Kevin Hillstrom: MineThatData

Exploring How Customers Interact With Advertising, Products, Brands, and Channels, using Multichannel Forensics.

June 09, 2008

Rebuild Your Database Marketing Department: Part 1

Set High Expectations.

You've been handed a department that you believe is broken. People don't get along. Your staff fail to obey "best practices".

You can fix this problem by forcing everybody to do everything your way. How often have you seen this happen? The new boss comes in with her own "system", and requires that everybody do things her way.

A weak leader demands that everybody do things a certain way. A weak leader tells you to put the shopping cart in the upper right hand corner of an e-mail marketing campaign.

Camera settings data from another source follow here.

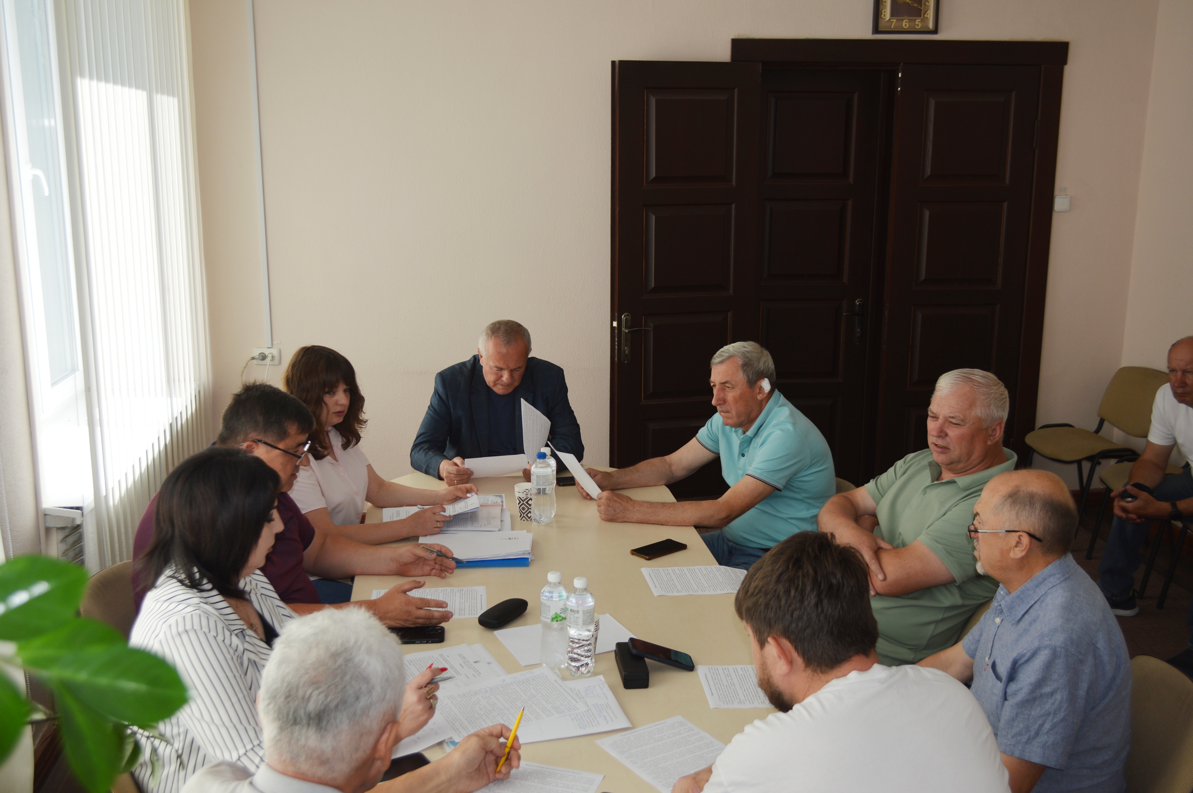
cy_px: 396
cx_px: 596
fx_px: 1192
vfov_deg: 36.8
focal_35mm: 36
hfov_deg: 53.2
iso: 100
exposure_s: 1/200
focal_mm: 24
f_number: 4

A weak leader demands you participate in every catalog co-op. A weak leader demands that a spreadsheet be formatted a certain way, with certain columns populated a certain way.

A strong leader sets high expectations.

Here are some of the things the new database marketing leader might do in year one.
  • Demand that all employees work a full work week. Don't demand the location they work from.
  • Demand that all employees get along, or they will not keep their job.
  • Demand that all employees attend at least one industry conference, and implement at least one thing they learned at their conference.
  • Demand that all employees submit a career advancement plan to you, and it is perfectly fine for the employee to tell you that he is happy where he is.
  • Demand that the entire department spend the first six months of the year calculating the profit they contribute to the company on an annual basis, and then demand that in the second half of the year, the department increase total profit by ten percent.
These are simple objectives.

More important, you aren't telling anybody "HOW" to do them. You are simply setting expectations that create a winning culture.

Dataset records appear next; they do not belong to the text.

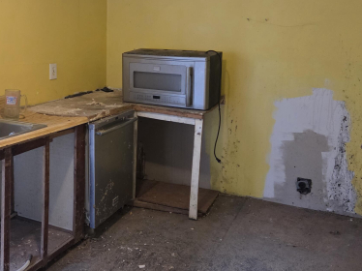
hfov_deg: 45.3
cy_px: 90
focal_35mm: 41
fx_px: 428
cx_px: 131
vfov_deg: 34.8
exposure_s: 1/120
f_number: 1.8
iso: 1000
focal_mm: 5.4
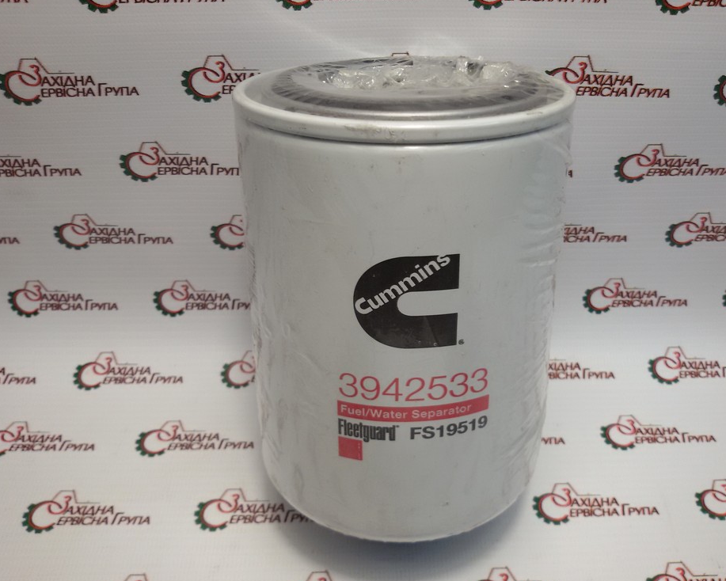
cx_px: 392
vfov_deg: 44.6
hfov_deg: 54.1
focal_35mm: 33
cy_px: 294
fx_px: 709
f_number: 2.4
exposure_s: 1/50
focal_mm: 2.93
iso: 40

And then, you're going to HOLD people to these objectives. If they don't follow them, they don't get a raise. If they fight against the objectives and act in a subversive manner, they don't work in your department anymore. You act consistently, showing favoritism only for the folks who enthusiastically embrace the objectives and improve profitability. This is hard to do, and it is painful. But you do it.

The first step in rebuilding a database marketing department is setting high expectations. The second step is to follow through.

In my first six months at Nordstrom, in 2001, my expectations drove eight of ten employees out of the company, via retirement, via quitting, via being let go. It nearly cost me my job. But the rebuilding process made 2003, 2004, and 2005 among the best years I've seen a team have.

Set high expectations. This process begins and ends with YOU, not with software, not by implementing a system, not by hiring the right people. It starts with your leadership.